──────── PROVIDED PASSAGE ────────

The second problem, is that this supposed vision was based on a typical misunderstanding of Hebrews 7:25 that first became popular decades ago. This scripture clearly talks about the blood of Jesus standing for all time to be our intercession against the wrath of God against sin, due to Christ’s eternal nature. The misinterpretation was that by intercession, the scripture meant praying.
Just thinking this through should render it ridiculous, beyond the whimsical thought that Jesus is praying for us constantly; why would God being praying to Himself? This isn’t a case of Jesus’ example to us on the earth, limited in the flesh, but the glorified Christ at the right hand of the power! Besides, if Jesus is praying for you constantly, then you can waltz through life – who’s prayers could be more covering, more enabling and more sufficient?

──────── RAW DATA ────────

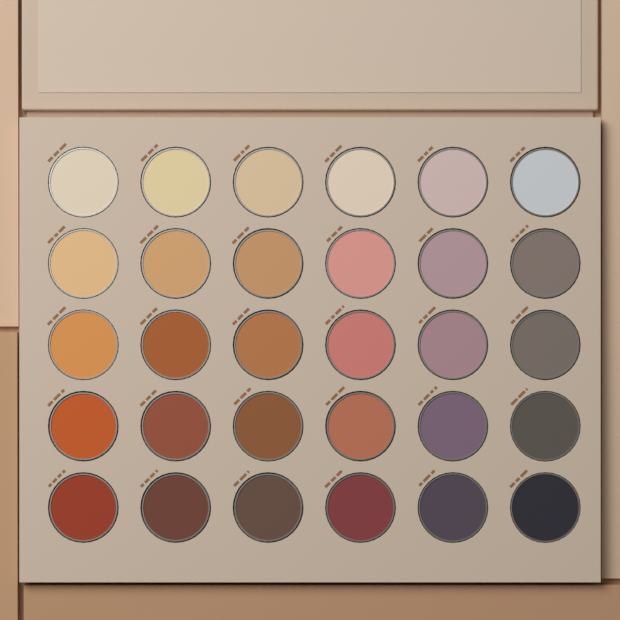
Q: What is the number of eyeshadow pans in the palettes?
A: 30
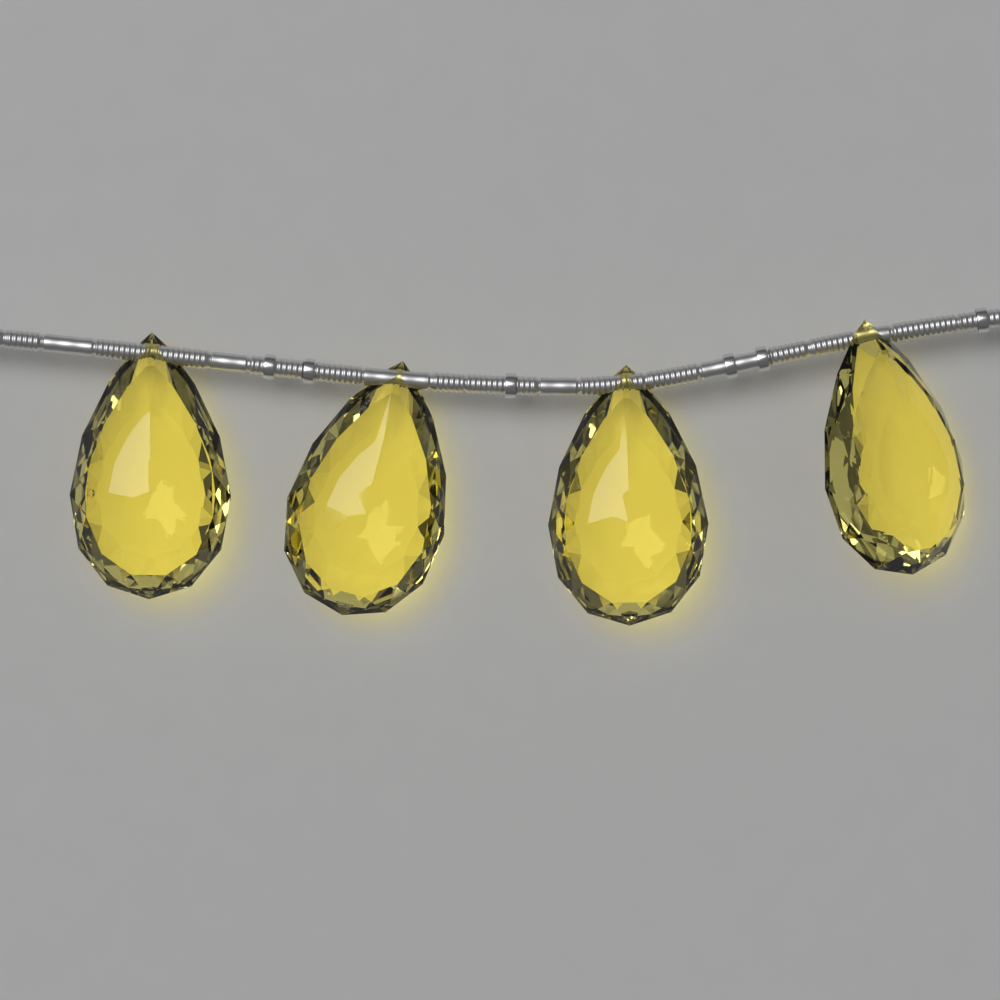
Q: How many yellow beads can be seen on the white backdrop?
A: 4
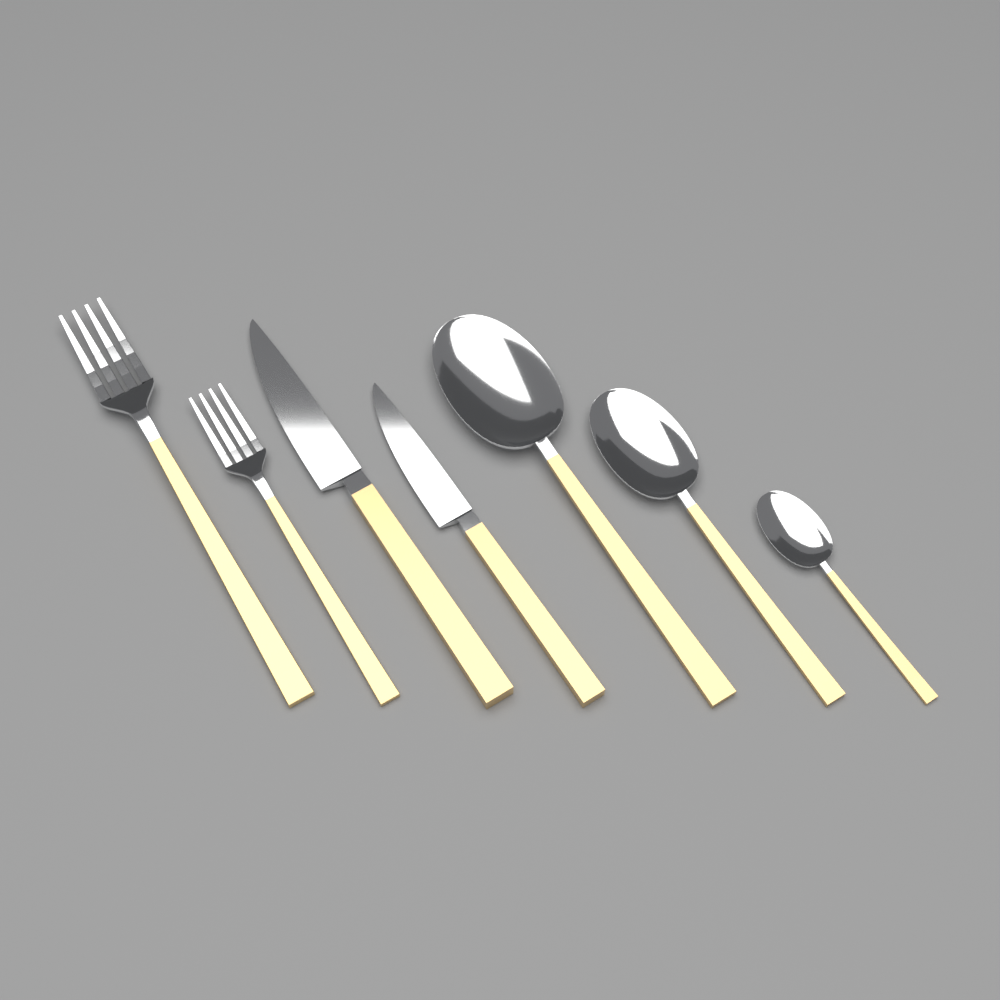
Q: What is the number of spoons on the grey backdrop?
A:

────────

# TASK PROMPT:
Using the passage on Hebrews 7:25, answer:
1. Which verse does the passage say was commonly misunderstood?
2. In that misinterpretation, what was "intercession" taken to mean?
3. Where does the passage place the glorified Christ?

# RESPONSE TO THIS EXERCISE:
1. Hebrews 7:25
2. Praying
3. At the right hand of the power